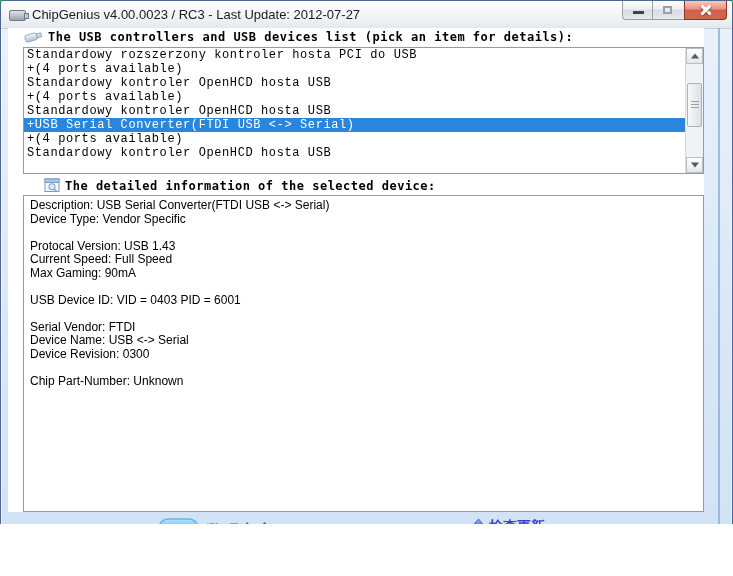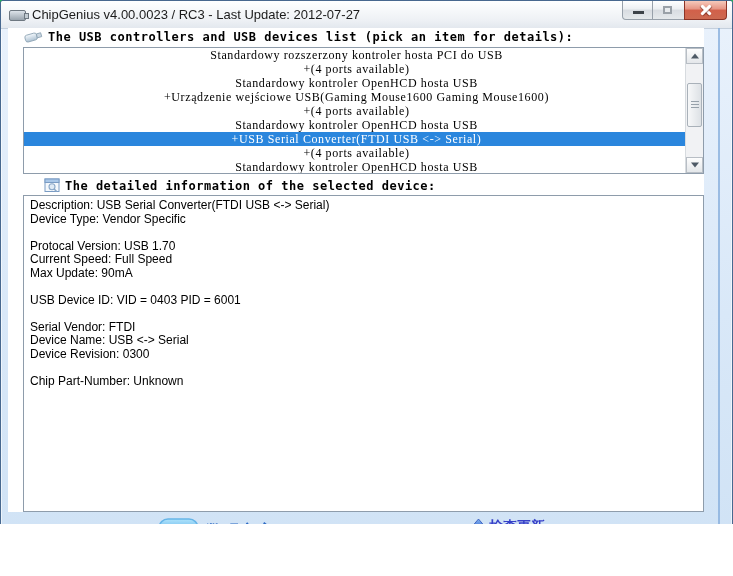"Standardowy rozszerzony kontroler hosta" .list-rows { font-family: Liberation Serif, serif -> Liberation Mono, monospace; text-align: center -> none }
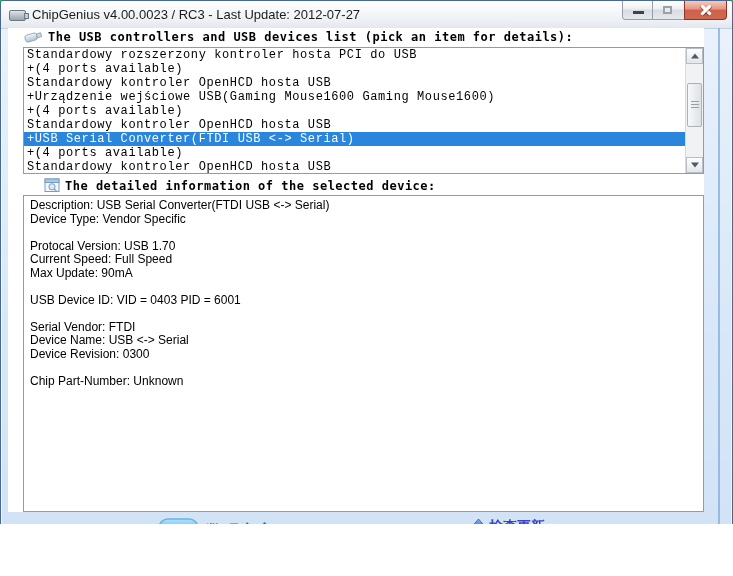"+Urządzenie wejściowe USB(Gaming" div.row { html: <div>+Urządzenie wejściowe USB(Gaming Mouse1600 Gaming Mouse1600)</div> -> none }
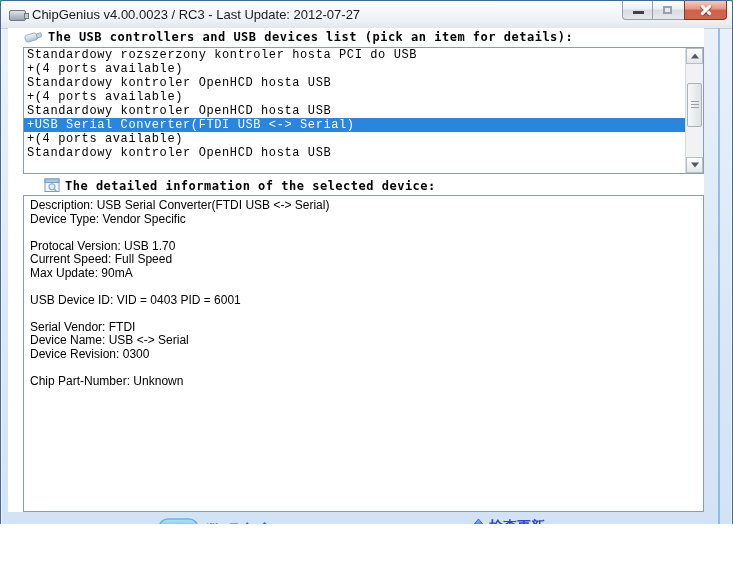"Protocal Version: USB 1.70" div.dline { text: 1.70 -> 1.43 }
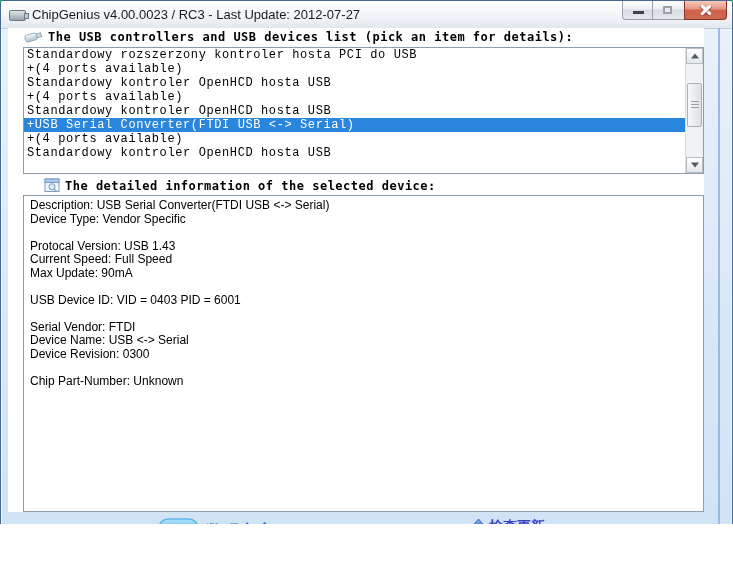"Max Update: 90mA" div.dline { text: Update -> Gaming }
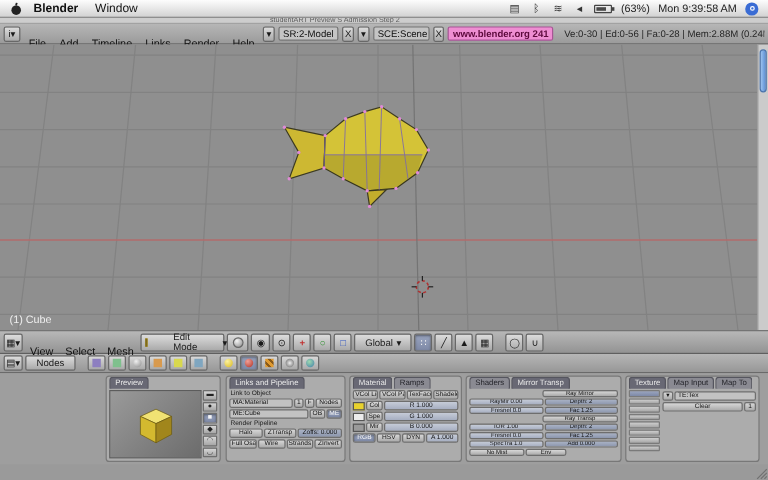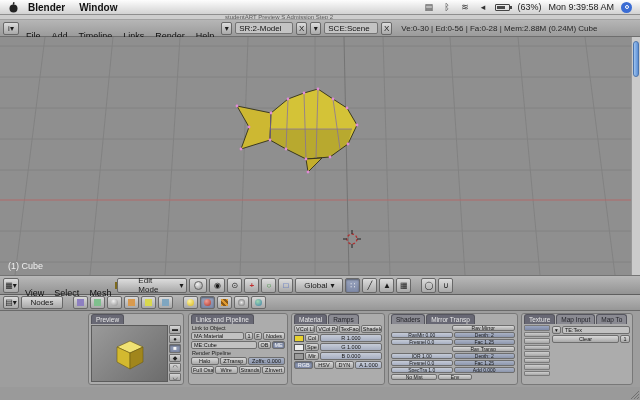"Window" .mitem { font-weight: bold -> none }
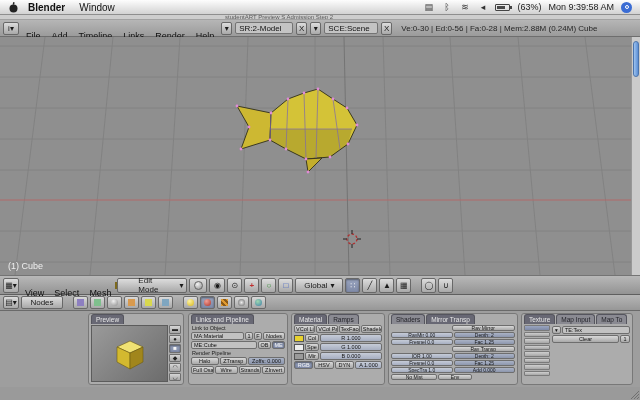"www.blender.org 241" div.badge { html: none -> <div>www.blender.org 241</div> }
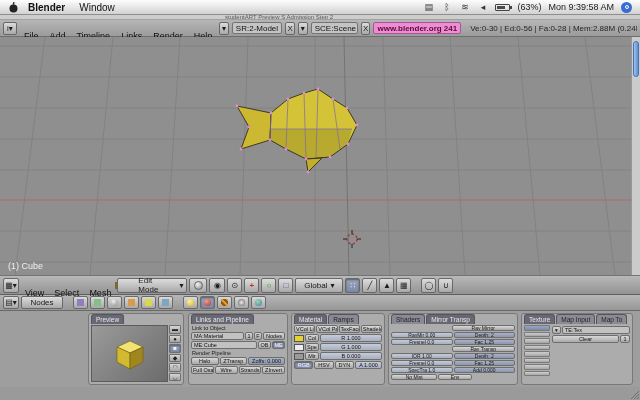"Edit Mode" .modedd { justify-content: flex-end -> flex-start }
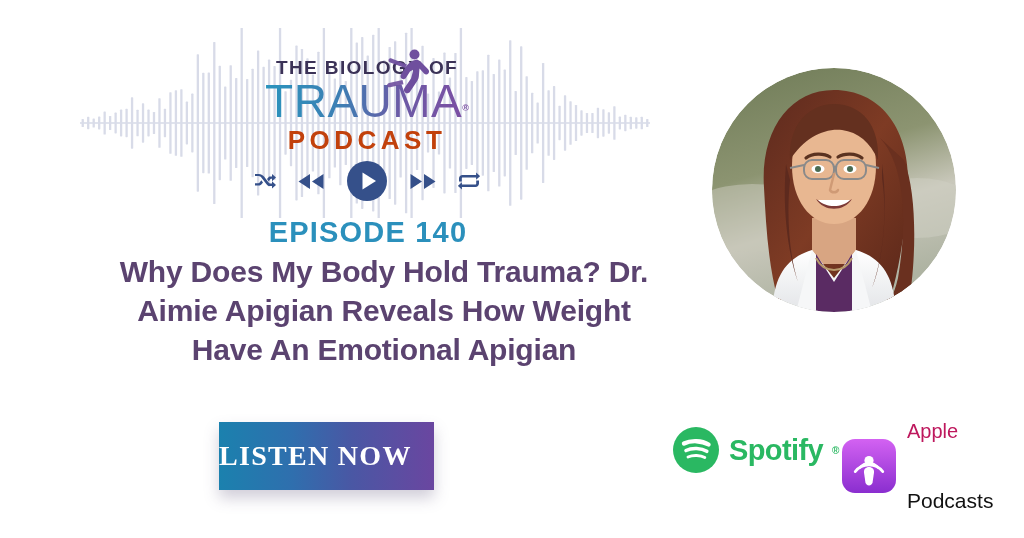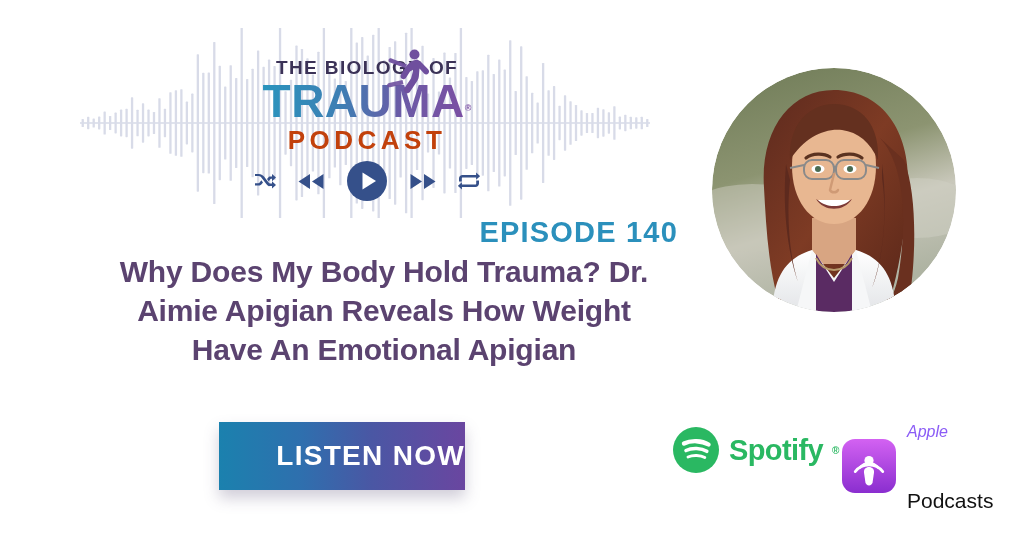"TRAUMA" #trauma-word { font-weight: 700 -> 400 }
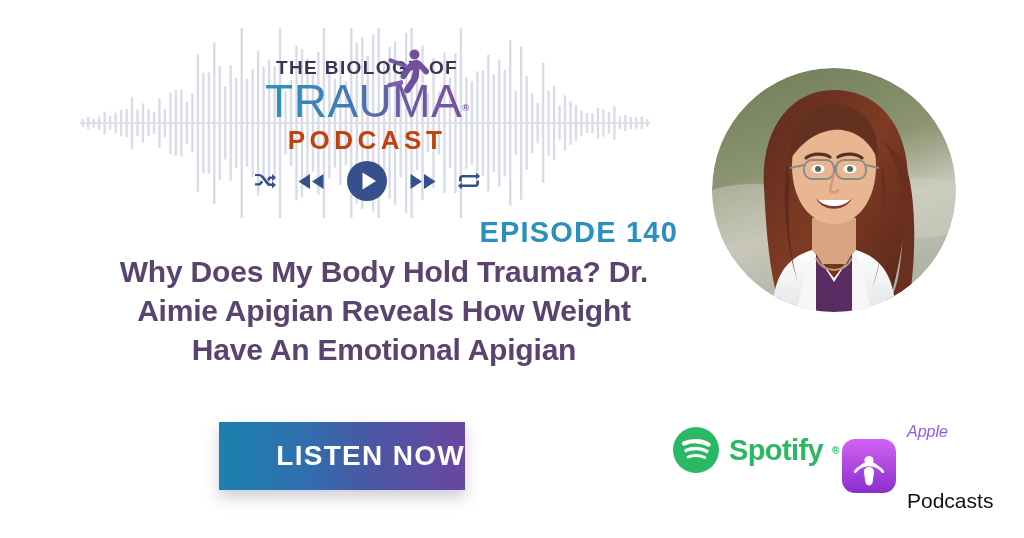"EPISODE 140" #episode-label { text-align: right -> center }
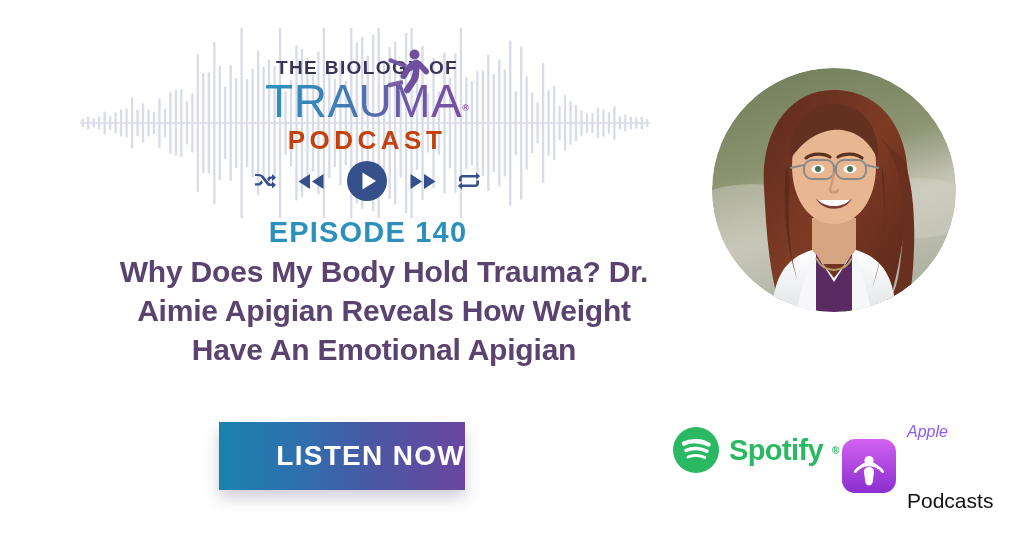"Apple" div.apple-line { color: #8b5cf6 -> #be185d; font-size: 16px -> 20px; font-style: italic -> none }
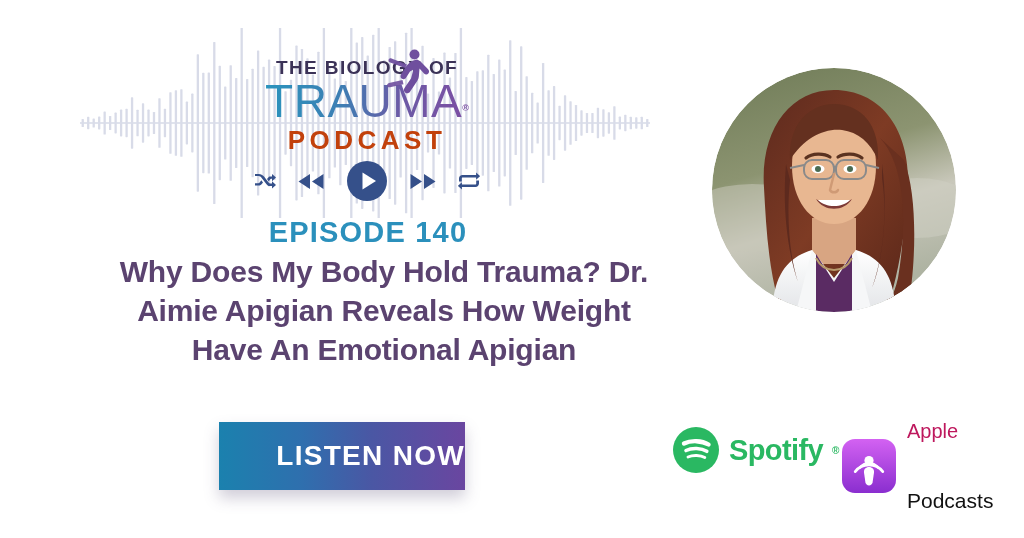"LISTEN NOW" #listen-button { font-family: none -> Liberation Serif, serif; justify-content: flex-end -> flex-start; width: 246px -> 215px }
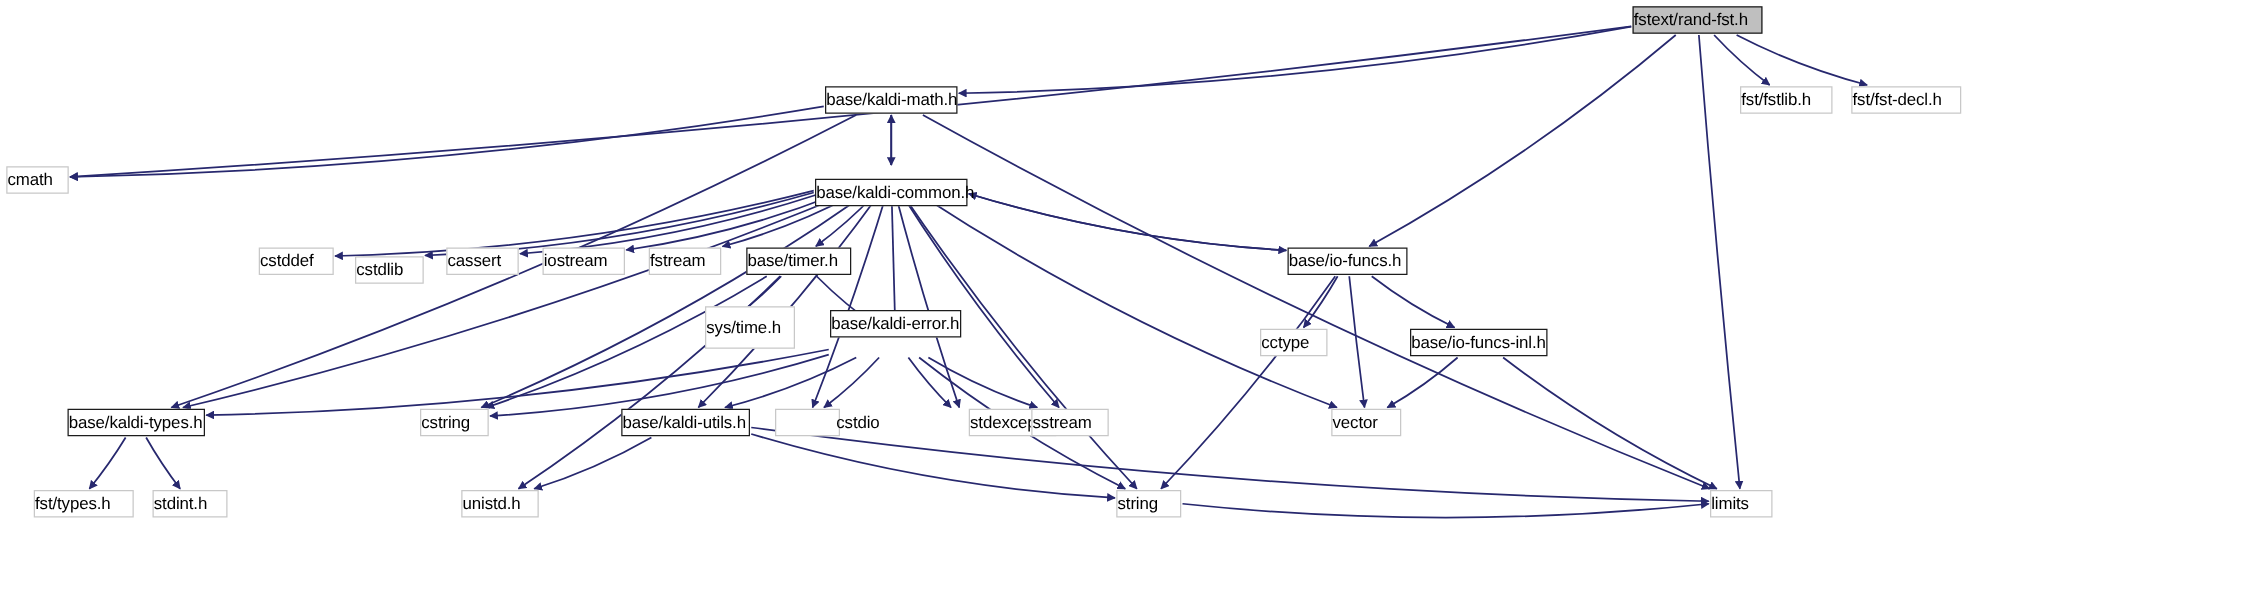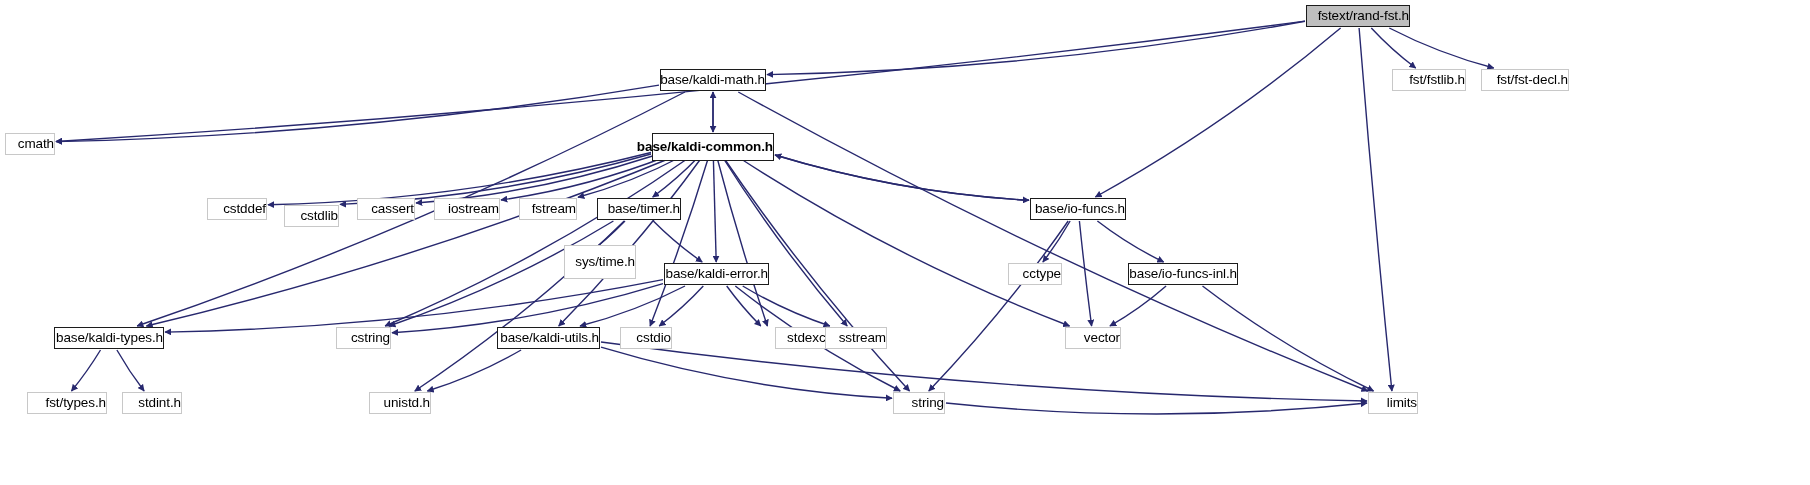"fstext/rand-fst.h" .node { justify-content: flex-end -> flex-start }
__________________________________________________
**Your task**
Write out the lines of the entries above exactly, beginning with the first and ending with the line that contains "font-weight: bold ->". No picture goes in.

**Output below**
"Standardowy rozszerzony kontroler hosta" .list-rows { font-family: Liberation Serif, serif -> Liberation Mono, monospace; text-align: center -> none }
"+Urządzenie wejściowe USB(Gaming" div.row { html: <div>+Urządzenie wejściowe USB(Gaming Mouse1600 Gaming Mouse1600)</div> -> none }
"Protocal Version: USB 1.70" div.dline { text: 1.70 -> 1.43 }
"Max Update: 90mA" div.dline { text: Update -> Gaming }
"Window" .mitem { font-weight: bold -> none }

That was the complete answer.